3. Privacy & consent
- Did the people in your data agree to this use?
- Are you storing more personal data than you need?
- Could outputs re-identify someone who should stay anonymous?
4. Transparency
Can you explain a decision to the person it affects? Prefer interpretable models (trees, logistic regression) for high-stakes decisions; document data sources and known limits.
5. Human accountability
AI should ASSIST consequential decisions, not make them alone. A human must be able to review, override, and be answerable. "The algorithm decided" is never an acceptable excuse.
Worked Example · A Fairness Audit
12 min# fairness_audit.py — check a model's behaviour across a group import pandas as pd from sklearn.metrics import accuracy_score # df has: features, true label 'y', a sensitive column 'group', model preds def audit(df, group_col, y_col, pred_col): print(f"overall accuracy: {accuracy_score(df[y_col], df[pred_col]):.2%}\n") print(f"{'group':<12}{'n':>6}{'accuracy':>10}{'positive rate':>15}") for g, sub in df.groupby(group_col): acc = accuracy_score(sub[y_col], sub[pred_col]) pos = sub[pred_col].mean() print(f"{str(g):<12}{len(sub):>6}{acc:>10.1%}{pos:>15.1%}") # audit(df, "group", "y", "pred")
Sample output
overall accuracy: 88.0% group n accuracy positive rate A 520 91.0% 62.0% B 180 74.0% 31.0% ← much worse + lower approval
Read the diff
Overall accuracy (88%) looked fine — but group B gets 74% accuracy and half the approval rate of group A. That gap is a red flag: the model may be unfair to group B, possibly due to under-representation in training. The audit makes the invisible visible. A responsible builder investigates and fixes this before shipping — more data for B, reweighting, or not deploying.
Try It Yourself
13 minRun the fairness audit on a model you built earlier (e.g., Titanic by sex/class). Are metrics even across groups?
List 3 "neutral" features that could secretly proxy for a protected attribute (e.g., postcode → race/income). Why is dropping the protected column NOT enough?
Prompt an LLM with parallel sentences differing only by a name/gender/origin. Do the responses differ in tone or assumptions? Document what you find.
Mini-Challenge · A Model Card
8 minWrite a one-page "model card" for a model you built: what it does, training data + provenance, intended use, out-of-scope uses, performance overall AND per group, known biases/limits, and who is accountable. This is industry best practice.
Show the template
# Model Card: <name> - Purpose: ... - Training data: source, size, date, consent status - Intended use: ... - Out-of-scope: things it must NOT be used for - Performance: overall + per-group metrics - Known limits: biases, failure modes, blind spots - Human oversight: who reviews, who can override, who's accountable
Recap
3 minAI learns biases from data; accurate ≠ fair.

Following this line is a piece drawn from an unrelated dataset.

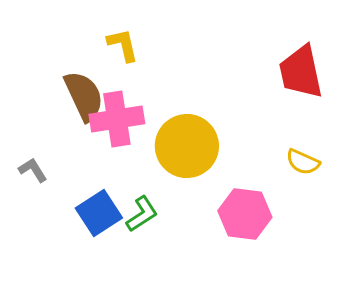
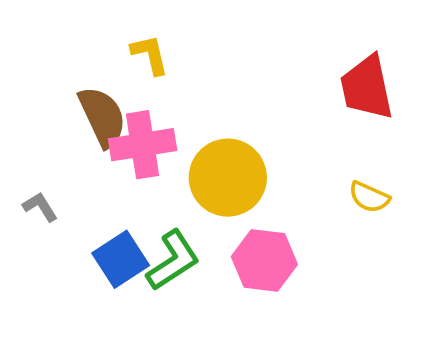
green L-shape: (142, 214) -> (173, 260), size x1.4
pink hexagon: (245, 214) -> (264, 260), moved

Measure metrics per group, watch for proxy features, respect privacy and consent, prefer transparent models for high stakes, and keep a human accountable. A model card documents all of it. Building powerful AI responsibly is part of the job — not an afterthought. Next: your capstone.
Vocabulary Card
- algorithmic bias
- Systematic unfairness in a model's outputs, usually learned from data.
- proxy feature
- A "neutral" feature that stands in for a protected attribute.
- fairness audit
- Checking performance across groups, not just overall.
- model card
- A document describing a model's purpose, data, performance, and limits.
Homework
4 minWrite a model card for one model you built in Level 5. Include a real per-group fairness check (even a small one) and at least three honest limitations. You'll attach this to your capstone next lesson.
Use the model-card template + fairness_audit.py. A strong card is honest about what the model can't do, not just what it can.